Copy out the text of every entry below word for word, leaving out the pictures.
*** Data extracts Section Begins ***
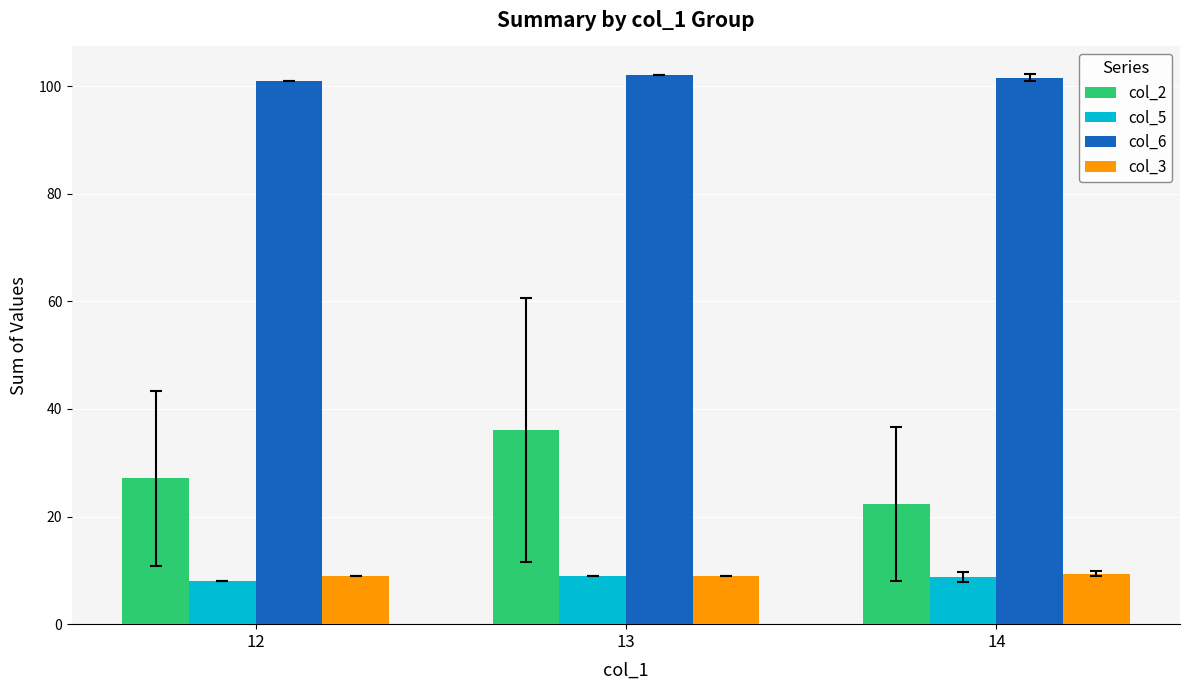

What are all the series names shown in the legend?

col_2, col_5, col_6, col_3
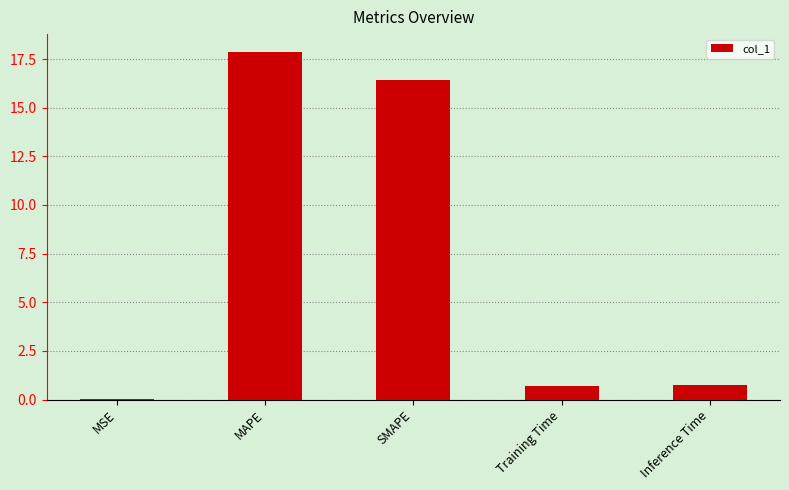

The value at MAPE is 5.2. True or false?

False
*** Data extracts Section Ends ***
### Your response
What are all the series names shown in the legend?

col_2, col_5, col_6, col_3

The value at MAPE is 5.2. True or false?

False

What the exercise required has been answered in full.